The speed with which the Trump administration has hit the ground and heaved executive orders and ultimatums at domestic targets and foreign states has been breathtaking. We’ve seen threatened tariffs, threatened takeovers of Greenland and the Panama Canal, the re-naming of the Gulf of Mexico/America and the freezing of all payments from key US bodies.
But the most important and far-reaching announcement President Trump has made so far is the statement that he had held an hour and a half telephone discussion with President Putin of Russia on the war in Ukraine.
What I found worrying in all of this isn’t just that Trump didn’t speak to Ukrainian President Zelensky first, but that in this conversation he casually conceded two critical points without getting anything from Putin in return. First the Ukrainian territory that Russia has seized, which many Ukrainians have died to defend, and second, potential Nato membership for Ukraine.
President Trump’s Defence Secretary Pete Hegseth, at the same time in Europe, was correct to say that European nations have for too long ridden on the coattails of America. He is also right to insist that Europeans should take on responsibility for European security and right to criticise the fact that for too long European countries made themselves dependent on Russian oil and gas while defence budgets were raided.
Even though I agree that the US needs to shake Europe up over its failure to spend enough on defence, I don’t agree that the US should pull the plug on Ukraine. That will be a self-defeating position, and it will only increase the threat to the US, not diminish it.
To get this straight, Ukraine has never asked for US boots on the ground in their fight. Ukrainians have long realised it is their responsibility to fend off their brutal neighbour. What they have asked for and too often failed to get is the proper equipment to do what they must, without insane restrictions on its use. That the war has lasted three years is largely down to Western dithering and inconsistency. Ukrainian troops have been forced to fight with one hand behind their backs. The delays on everything from F-16 fighter jets and main battle tanks to 155mm artillery shells and ATACMS missiles have cost them dear in human losses and Russia’s incremental advances.
Having just returned from Ukraine, close to the Russian border in the Southeast, I have seen the effects of Western weakness first hand. I have also seen the incredible resolve and belief in democracy that have characterised the Ukrainian nation.
The real threat to the US is the rise of the totalitarian states. Russia, Iran, North Korea and of course China and their proxies across the world. You can see how coordinated these nations are, from Iran’s support for Russia and its attacks by Hamas and Hezbollah on Israel. North Korea and China’s support for Russia’s invasion of Ukraine has also been significant, while Russia’s transfer of missile technology to North Korea is now increasing the threat to the US in the Indo-Pacific.
All these nations have watched the failure of the free world to step up when democracy has been threatened.

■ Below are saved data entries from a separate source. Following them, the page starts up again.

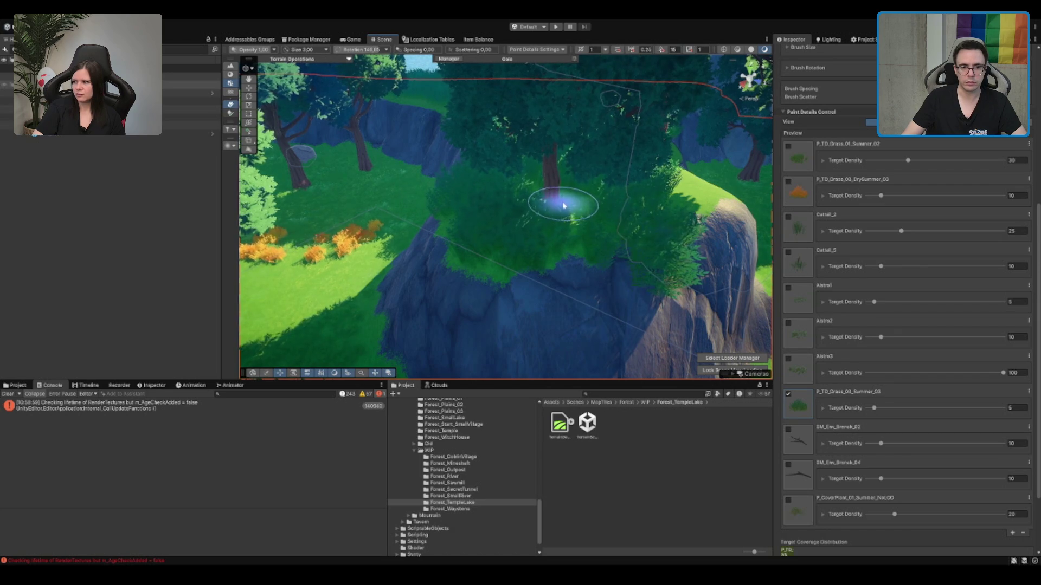
pyautogui.press('w')
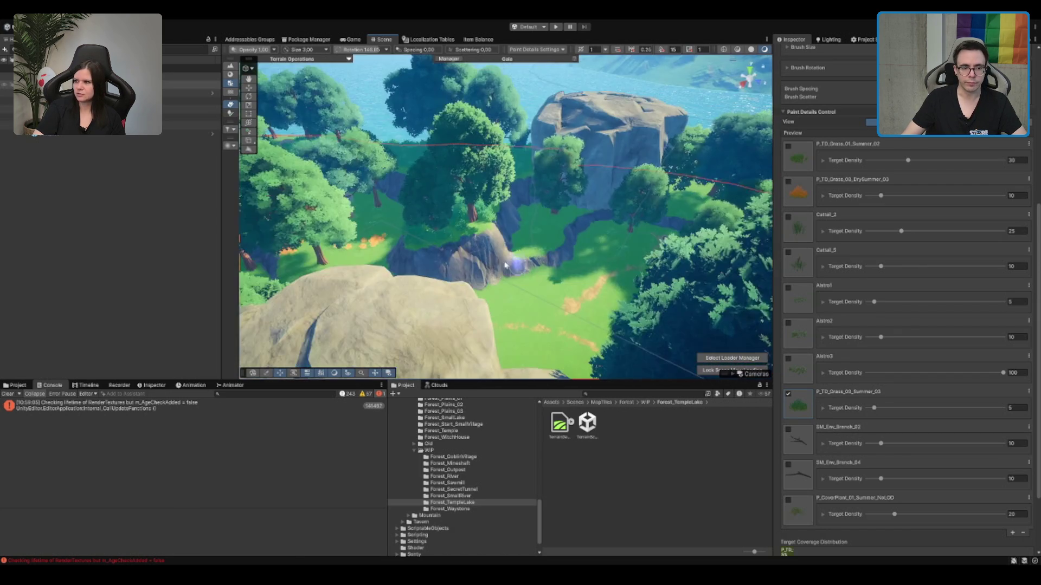
pyautogui.press('w')
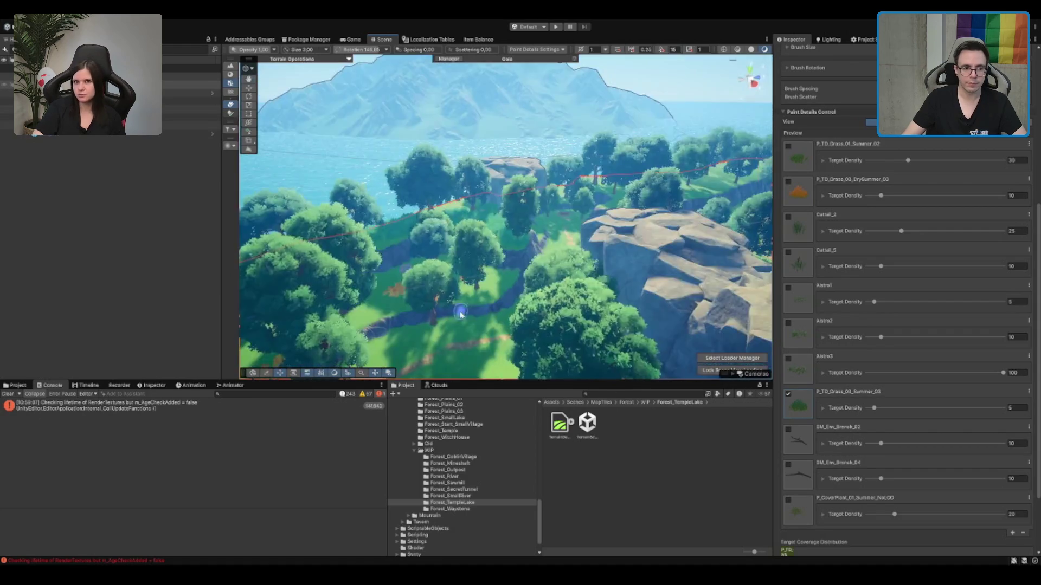
pyautogui.press('w')
pyautogui.press('w')
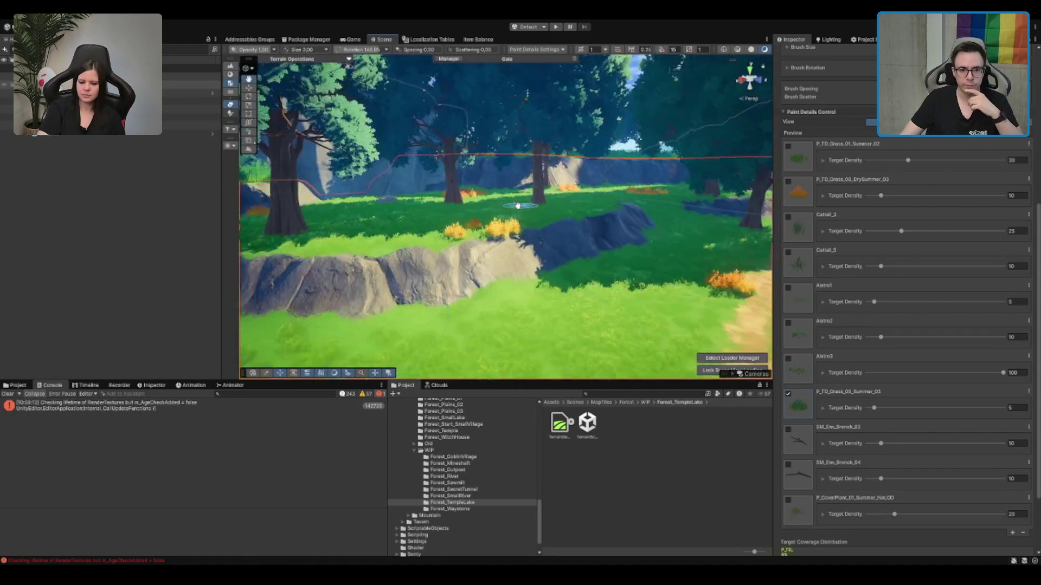
pyautogui.press('w')
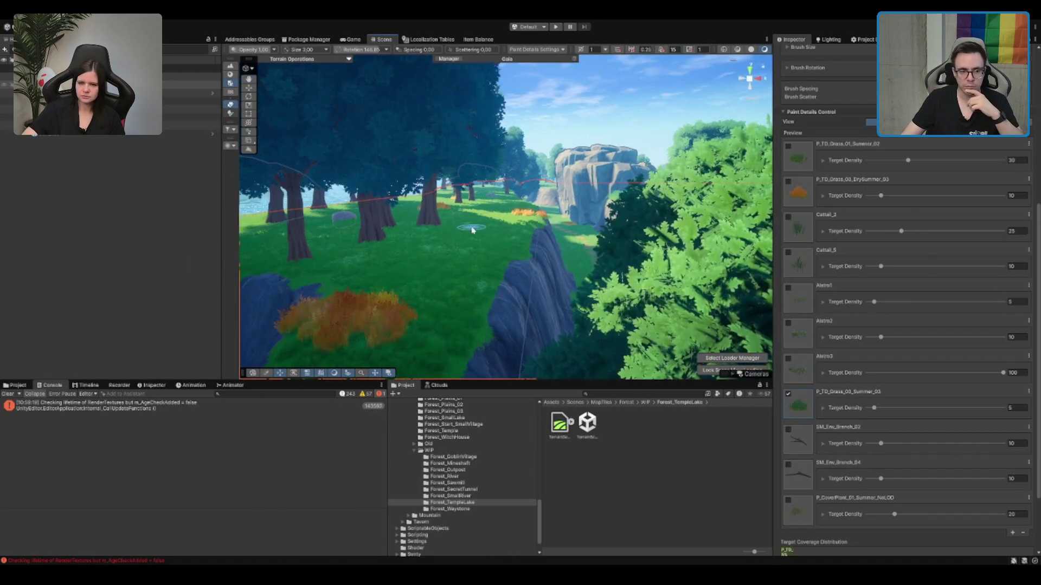
pyautogui.press('w')
pyautogui.press('w')
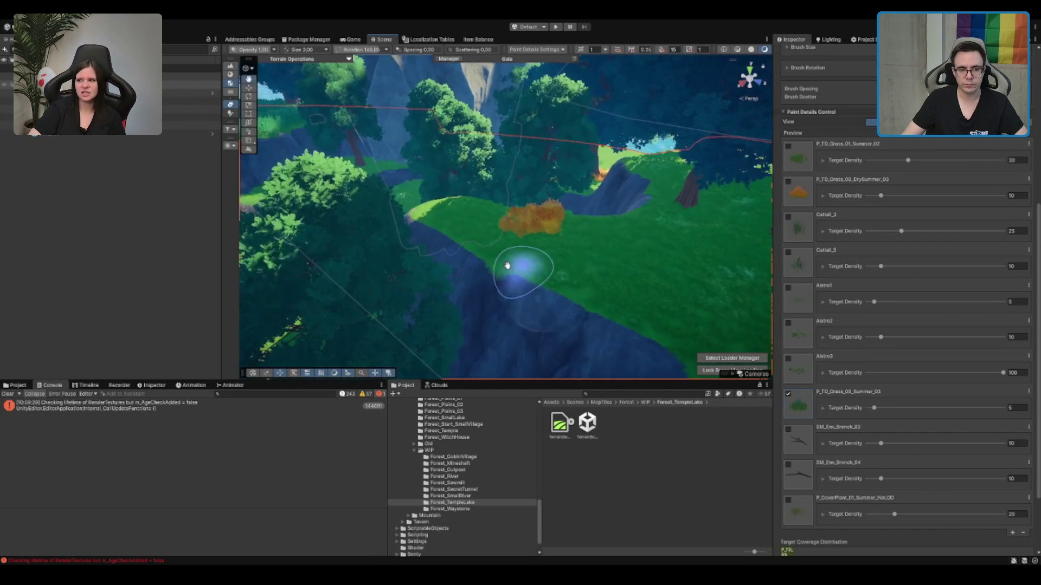
# Step: Erase the orange dry-grass patch by the cliff and undo a stray dark-grass stroke
pyautogui.press('w')
pyautogui.moveTo(434, 253); pyautogui.dragTo(362, 249)
pyautogui.scroll(5, 542, 347)
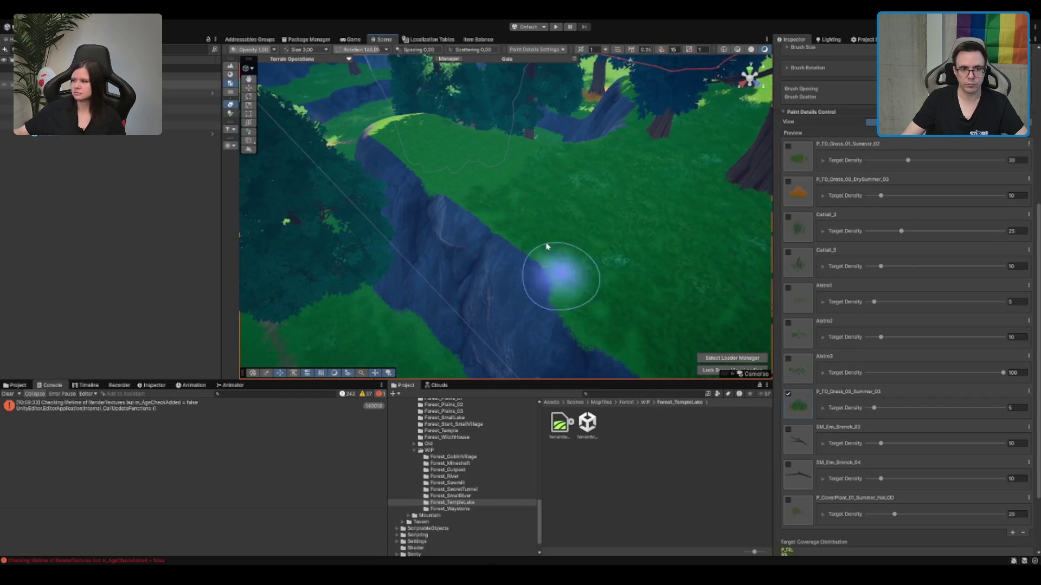
pyautogui.moveTo(733, 317); pyautogui.dragTo(674, 163)
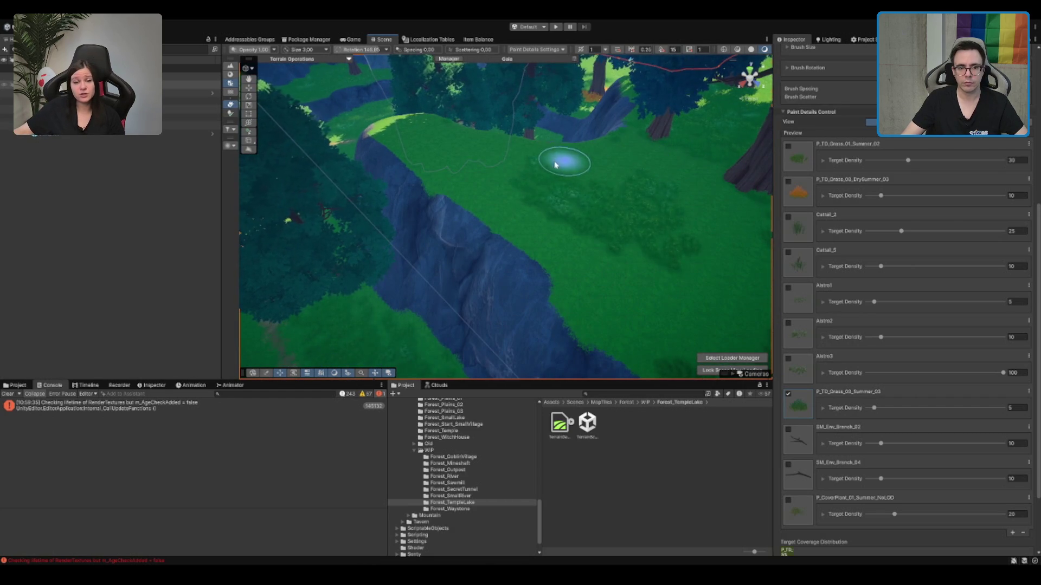
pyautogui.press('ctrl+z')
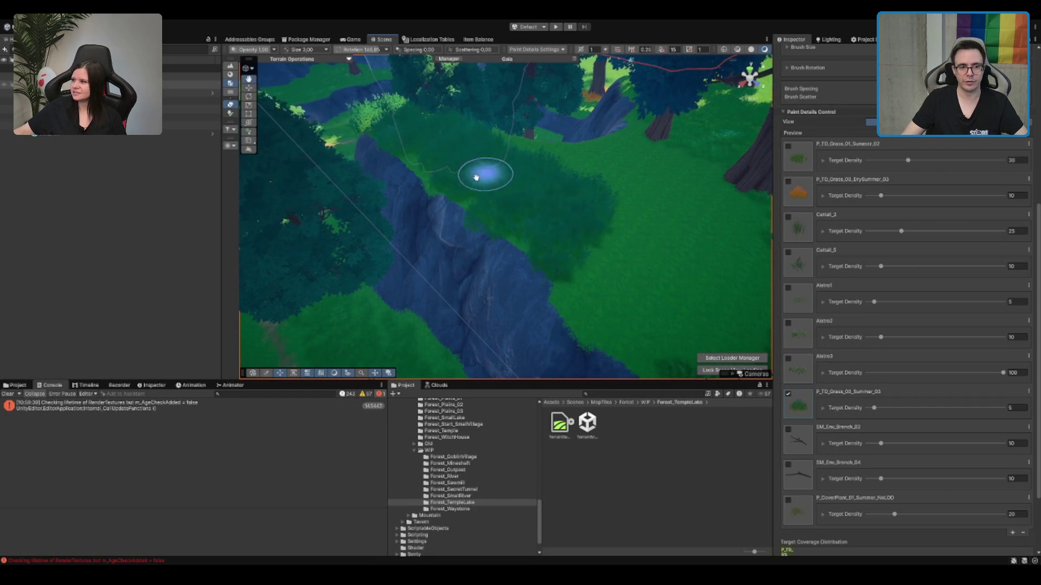
# Step: Erase the remaining orange dry-grass patches, including the upper one
pyautogui.scroll(3, 488, 167)
pyautogui.moveTo(547, 225)
pyautogui.mouseDown()
pyautogui.moveTo(492, 295)
pyautogui.moveTo(541, 290)
pyautogui.moveTo(532, 162)
pyautogui.moveTo(519, 158)
pyautogui.moveTo(464, 208)
pyautogui.mouseUp()
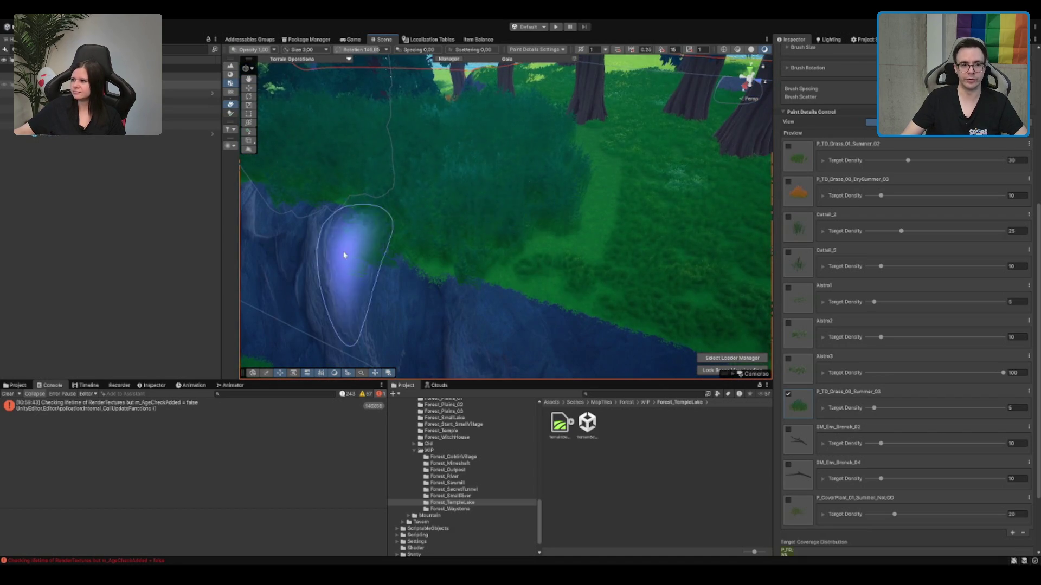
pyautogui.scroll(2, 401, 275)
pyautogui.moveTo(402, 274)
pyautogui.mouseDown()
pyautogui.moveTo(541, 286)
pyautogui.moveTo(422, 242)
pyautogui.mouseUp()
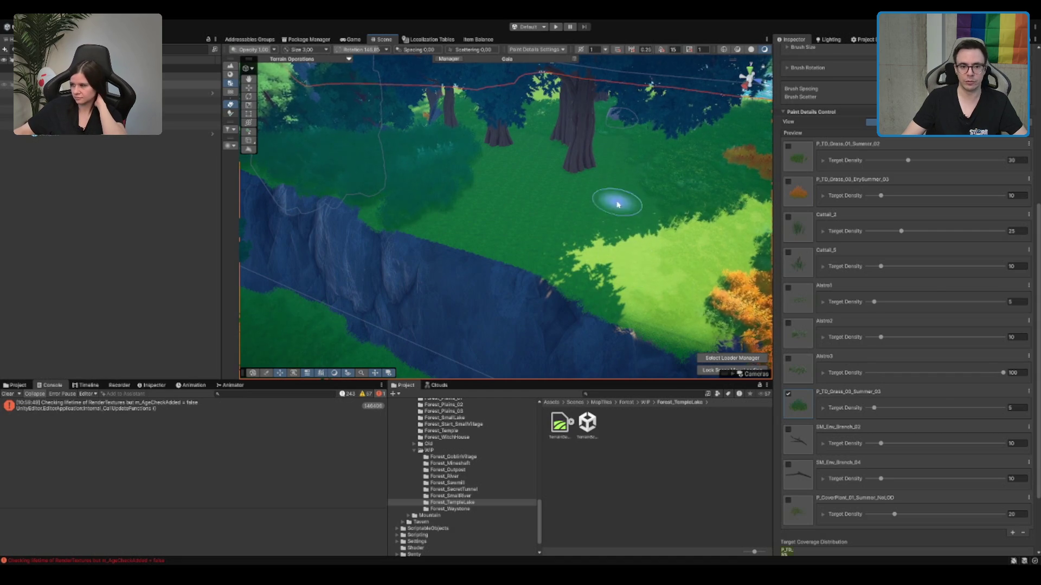
pyautogui.scroll(2, 634, 277)
pyautogui.keyDown('shift'); pyautogui.click(622, 288); pyautogui.keyUp('shift')
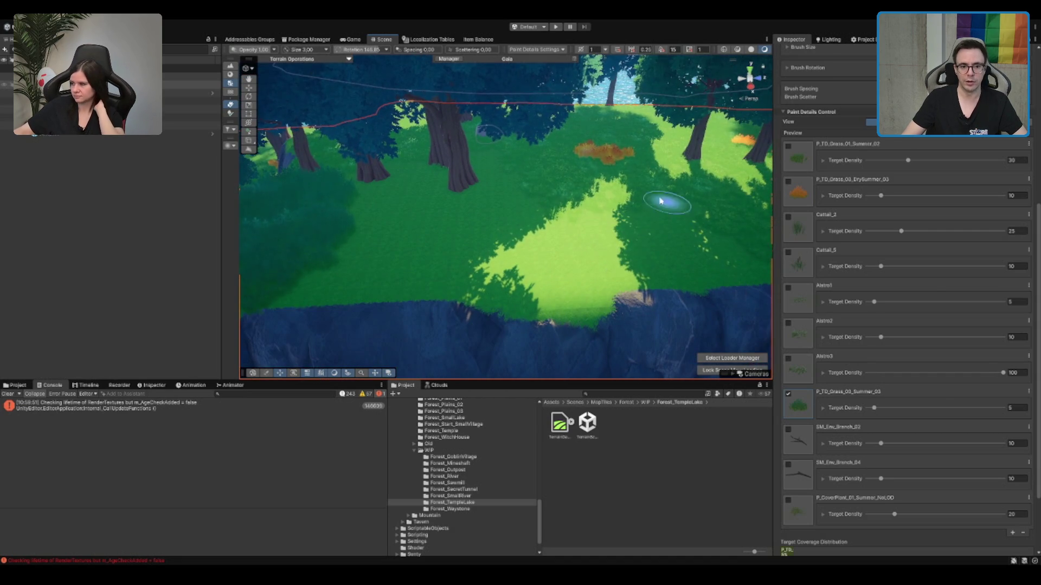
pyautogui.keyDown('shift'); pyautogui.click(620, 165); pyautogui.keyUp('shift')
pyautogui.keyDown('shift'); pyautogui.click(595, 156); pyautogui.keyUp('shift')
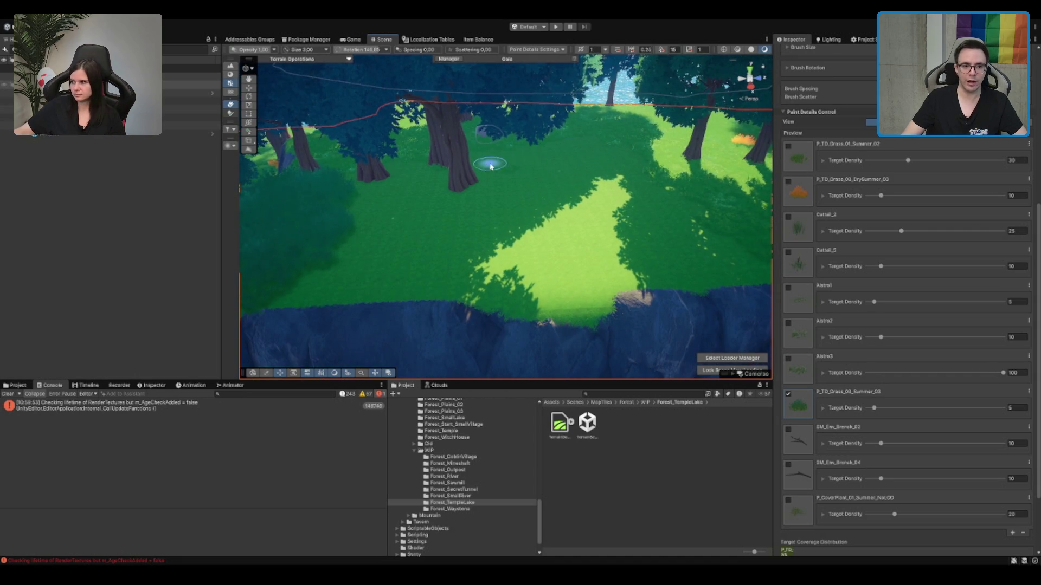
pyautogui.scroll(2, 372, 165)
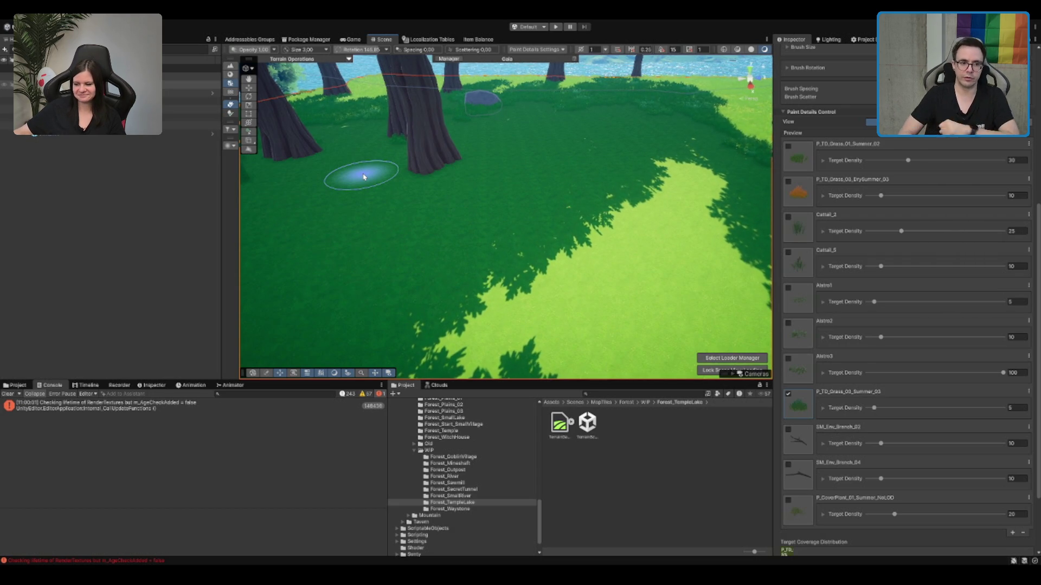
pyautogui.scroll(-5, 421, 132)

From South Ossetia in Georgia through the Russian Invasion of Ukraine in 2014 and the disgracefully panicky abandonment of Afghanistan, we have shown that we are weak in the face of their ambitions.
Russia is determined to re-create the Soviet Union and China is equally determined to seize Taiwan – these ambitions are inseparable. Whether the incoming administration likes it or not, the road to Taiwan runs right through Ukraine. Abandoning Ukraine to the rapacious demands of Putin will make China’s demand for Taiwan even stronger, intensifying what the Trump administration sees as its primary foreign challenge.
In 1938, in Munich, Czechoslovakia was forced by France and the UK to hand over the Sudetenland to Hitler in the hope that Hitler would be appeased and end his further territorial ambitions. Sadly, like Zelensky today, the Czech Prime Minister was absent from the negotiation. Hitler went on to gobble up the rest of Czechoslovakia and then Poland. The subsequent war led to 60 million dead.
Today, as with Germany in the 1930s, China and Russia’s territorial ambitions are undiminished while – as in the 1930s – the West looks divided and Irresolute. If the US President forces Ukraine to accept the loss of its territory Putin will have won. History will be repeated and we will have learned nothing from the past, for Putin will re-group and come back for the rest of Ukraine.
Chamberlain once said of Czechoslovakia that this is “a quarrel in a faraway country, between people of whom we know nothing.” My worry is that the same sentiment is alive and well in the US at the moment, and that in the laudable pursuit of peace in Ukraine, justice is simply abandoned.
I ask President Trump to think again on his present course, otherwise he may well risk becoming our era’s Neville Chamberlain.